The problem motivating the development of e-Labs is the shortage of public benefit from investments in science and public services, due to fragmentation of communities, data and analytical methods. In other words, silos of research that could be more effective and efficient if the researchers had easy ways to find and share resources when they need them. The divisions are common between disciplines, for example social vs. biomedical science investigations of obesity. But they also exist within disciplines, for example between biomedical scientists investigating nutritional v. physical activity components of obesity.

An e-Lab is an information system for bringing together people, data and analytical methods at the point of investigation or decision-making.

We envision three uses of an e-Lab: empirical research; audit; and decision-support. Audit is a special case of research, extended by repeating a research process after a change is made to a process (for example, screening for eye problems in diabetics) in a continuous cycle of quality improvement.

An e-Lab consists of: 1) a community; 2) work objects, digital content and services; 3) generic resources for building and transforming work objects.

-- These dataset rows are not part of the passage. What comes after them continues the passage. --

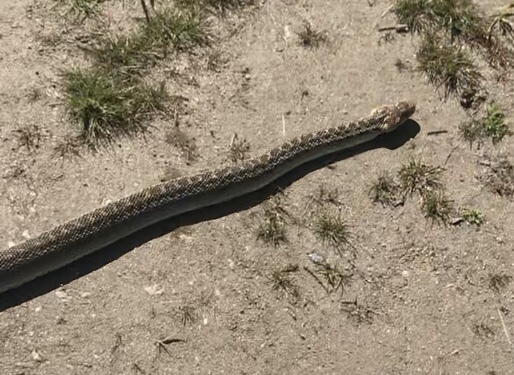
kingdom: Animalia
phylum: Chordata
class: Squamata
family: Colubridae
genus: Pituophis
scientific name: Pituophis catenifer
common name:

Evolution and phases of e-Labs

We can identify three generations of e-Labs: first, second and third.

Current Work

Our current work is focusing on the notion of Research Objects, and the definition of basic schemas describing their common aspects, along with an initial collection of services allowing the creation and manipulation of Research Objects. This is being done within the context of a number of projects including wf4ever, Obesity e-Lab, SysMO-DB, ONDEX, Shared Genomics, myExperiment and BioCatalogue.

MethodBox is being developed as an e-Lab for sharing and analysing data.